## [Exercise requirements]
What you produce should be an exact transcription of the data, minus any pictures.

Stored data entries
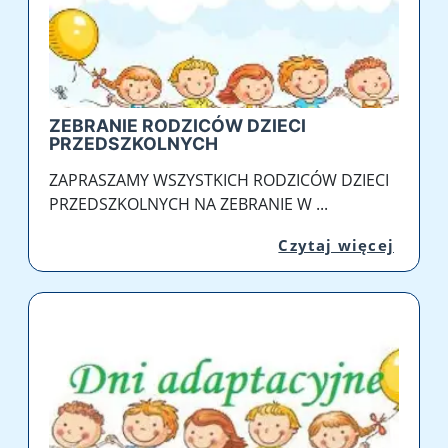
ZEBRANIE RODZICÓW DZIECI
PRZEDSZKOLNYCH
ZAPRASZAMY WSZYSTKICH RODZICÓW DZIECI
PRZEDSZKOLNYCH NA ZEBRANIE W ...
Przej
Czytaj więcej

## [Response to this exercise]
ZEBRANIE RODZICÓW DZIECI
PRZEDSZKOLNYCH
ZAPRASZAMY WSZYSTKICH RODZICÓW DZIECI
PRZEDSZKOLNYCH NA ZEBRANIE W ...
Przej
Czytaj więcej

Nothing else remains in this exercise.